_MATERIAL FOR THE TASK_
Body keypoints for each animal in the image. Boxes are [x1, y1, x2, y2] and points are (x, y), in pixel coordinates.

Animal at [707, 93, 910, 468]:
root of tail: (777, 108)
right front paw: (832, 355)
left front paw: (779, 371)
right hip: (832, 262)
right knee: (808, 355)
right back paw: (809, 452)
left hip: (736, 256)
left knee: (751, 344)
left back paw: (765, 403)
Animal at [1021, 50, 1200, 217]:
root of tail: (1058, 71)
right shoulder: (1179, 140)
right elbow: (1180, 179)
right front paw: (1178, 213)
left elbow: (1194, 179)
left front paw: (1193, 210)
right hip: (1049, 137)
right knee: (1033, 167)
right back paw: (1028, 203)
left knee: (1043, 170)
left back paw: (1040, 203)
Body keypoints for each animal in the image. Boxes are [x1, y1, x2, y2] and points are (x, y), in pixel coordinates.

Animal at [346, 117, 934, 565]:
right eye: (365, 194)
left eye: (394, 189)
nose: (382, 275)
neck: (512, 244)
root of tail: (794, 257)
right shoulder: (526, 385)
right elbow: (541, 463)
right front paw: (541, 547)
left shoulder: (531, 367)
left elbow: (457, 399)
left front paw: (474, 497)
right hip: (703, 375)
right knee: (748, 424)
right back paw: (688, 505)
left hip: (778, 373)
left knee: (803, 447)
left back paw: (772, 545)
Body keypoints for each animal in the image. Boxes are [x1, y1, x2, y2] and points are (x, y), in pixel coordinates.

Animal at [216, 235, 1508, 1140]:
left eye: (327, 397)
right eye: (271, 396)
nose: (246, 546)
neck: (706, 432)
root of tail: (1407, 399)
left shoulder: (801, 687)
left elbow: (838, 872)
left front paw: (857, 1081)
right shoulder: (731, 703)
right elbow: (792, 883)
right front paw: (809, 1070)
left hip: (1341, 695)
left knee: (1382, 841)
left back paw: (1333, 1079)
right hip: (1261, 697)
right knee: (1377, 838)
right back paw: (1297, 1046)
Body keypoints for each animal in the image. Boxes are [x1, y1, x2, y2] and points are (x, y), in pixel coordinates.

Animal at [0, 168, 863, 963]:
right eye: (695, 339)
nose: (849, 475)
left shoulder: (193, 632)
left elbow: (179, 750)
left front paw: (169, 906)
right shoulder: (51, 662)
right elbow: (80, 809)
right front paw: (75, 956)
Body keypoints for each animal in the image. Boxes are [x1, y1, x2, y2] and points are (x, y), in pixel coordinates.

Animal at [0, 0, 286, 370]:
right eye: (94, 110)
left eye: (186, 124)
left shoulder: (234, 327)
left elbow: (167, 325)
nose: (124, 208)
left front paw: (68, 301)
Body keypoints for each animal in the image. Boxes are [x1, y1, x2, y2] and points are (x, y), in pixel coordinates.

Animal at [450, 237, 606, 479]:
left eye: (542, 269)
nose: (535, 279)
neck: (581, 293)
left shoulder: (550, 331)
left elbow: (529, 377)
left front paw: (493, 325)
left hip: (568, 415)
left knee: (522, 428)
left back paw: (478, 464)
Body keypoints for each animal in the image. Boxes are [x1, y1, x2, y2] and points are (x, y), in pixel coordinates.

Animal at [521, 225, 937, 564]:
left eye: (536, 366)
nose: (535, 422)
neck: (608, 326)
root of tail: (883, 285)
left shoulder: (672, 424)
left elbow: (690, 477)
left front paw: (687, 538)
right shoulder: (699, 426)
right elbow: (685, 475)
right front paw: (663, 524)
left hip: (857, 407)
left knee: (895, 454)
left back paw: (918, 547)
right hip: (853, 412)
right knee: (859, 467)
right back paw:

_EXERCISE OBJECTIVE_
Only the last part of the records is wanted. Repeat it exactly, beginning at the line containing "left hip: (568, 415)" and ending at the final line.

_PROBLEM SOLUTION_
left hip: (568, 415)
left knee: (522, 428)
left back paw: (478, 464)
Body keypoints for each animal in the image. Boxes are [x1, y1, x2, y2] and points are (x, y), in pixel coordinates.

Animal at [521, 225, 937, 564]:
left eye: (536, 366)
nose: (535, 422)
neck: (608, 326)
root of tail: (883, 285)
left shoulder: (672, 424)
left elbow: (690, 477)
left front paw: (687, 538)
right shoulder: (699, 426)
right elbow: (685, 475)
right front paw: (663, 524)
left hip: (857, 407)
left knee: (895, 454)
left back paw: (918, 547)
right hip: (853, 412)
right knee: (859, 467)
right back paw:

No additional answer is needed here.